Please work out how many of the lines below include "down". Only the number should be given.

━━━━━━━━━━━━━━━━━━━━━━━━━━━━━━

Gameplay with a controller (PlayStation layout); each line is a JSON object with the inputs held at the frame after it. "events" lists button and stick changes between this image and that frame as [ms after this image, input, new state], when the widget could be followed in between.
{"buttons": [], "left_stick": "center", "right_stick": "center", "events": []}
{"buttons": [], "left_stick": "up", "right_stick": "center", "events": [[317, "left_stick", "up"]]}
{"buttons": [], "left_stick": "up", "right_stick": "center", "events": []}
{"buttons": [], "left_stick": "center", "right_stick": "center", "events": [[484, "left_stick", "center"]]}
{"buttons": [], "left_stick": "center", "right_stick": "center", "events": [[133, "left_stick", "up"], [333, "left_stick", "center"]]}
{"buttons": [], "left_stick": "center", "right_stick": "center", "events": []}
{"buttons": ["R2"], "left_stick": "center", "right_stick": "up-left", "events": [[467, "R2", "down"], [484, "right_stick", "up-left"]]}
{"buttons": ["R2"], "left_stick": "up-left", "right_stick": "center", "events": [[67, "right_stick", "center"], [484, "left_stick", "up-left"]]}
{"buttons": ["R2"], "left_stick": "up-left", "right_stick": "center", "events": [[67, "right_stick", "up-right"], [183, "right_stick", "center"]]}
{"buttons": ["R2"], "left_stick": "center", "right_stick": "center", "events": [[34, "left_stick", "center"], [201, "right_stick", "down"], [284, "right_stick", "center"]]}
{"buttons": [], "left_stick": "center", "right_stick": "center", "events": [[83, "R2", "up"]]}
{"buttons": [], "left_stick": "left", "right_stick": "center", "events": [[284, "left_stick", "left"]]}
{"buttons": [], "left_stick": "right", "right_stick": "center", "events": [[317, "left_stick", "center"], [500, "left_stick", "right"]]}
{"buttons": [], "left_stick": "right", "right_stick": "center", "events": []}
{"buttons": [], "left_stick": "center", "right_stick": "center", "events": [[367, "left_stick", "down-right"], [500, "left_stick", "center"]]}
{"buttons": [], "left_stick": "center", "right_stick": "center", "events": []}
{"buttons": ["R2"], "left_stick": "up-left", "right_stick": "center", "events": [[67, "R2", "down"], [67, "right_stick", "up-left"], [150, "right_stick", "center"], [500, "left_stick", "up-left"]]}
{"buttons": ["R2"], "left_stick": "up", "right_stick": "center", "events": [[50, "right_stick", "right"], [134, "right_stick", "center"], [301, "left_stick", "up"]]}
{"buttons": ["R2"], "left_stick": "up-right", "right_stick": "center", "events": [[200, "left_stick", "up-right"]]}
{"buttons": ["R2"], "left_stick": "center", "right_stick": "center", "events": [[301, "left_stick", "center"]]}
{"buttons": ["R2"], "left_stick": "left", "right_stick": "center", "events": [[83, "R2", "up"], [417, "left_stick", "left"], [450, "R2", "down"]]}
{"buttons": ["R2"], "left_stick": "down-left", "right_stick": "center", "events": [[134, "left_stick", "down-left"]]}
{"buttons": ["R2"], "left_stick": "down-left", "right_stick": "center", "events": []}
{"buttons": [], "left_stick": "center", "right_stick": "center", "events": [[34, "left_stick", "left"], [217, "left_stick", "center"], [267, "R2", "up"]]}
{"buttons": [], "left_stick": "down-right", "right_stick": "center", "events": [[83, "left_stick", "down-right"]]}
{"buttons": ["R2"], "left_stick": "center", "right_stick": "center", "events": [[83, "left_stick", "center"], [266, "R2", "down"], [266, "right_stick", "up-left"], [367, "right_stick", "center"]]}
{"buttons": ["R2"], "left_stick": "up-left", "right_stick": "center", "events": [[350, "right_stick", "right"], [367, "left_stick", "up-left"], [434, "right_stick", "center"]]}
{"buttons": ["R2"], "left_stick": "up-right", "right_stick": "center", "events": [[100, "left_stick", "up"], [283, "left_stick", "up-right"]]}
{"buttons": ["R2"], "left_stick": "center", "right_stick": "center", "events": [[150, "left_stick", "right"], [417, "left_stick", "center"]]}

━━━━━━━━━━━━━━━━━━━━━━━━━━━━━━

EXERCISE OUTPUT =>
9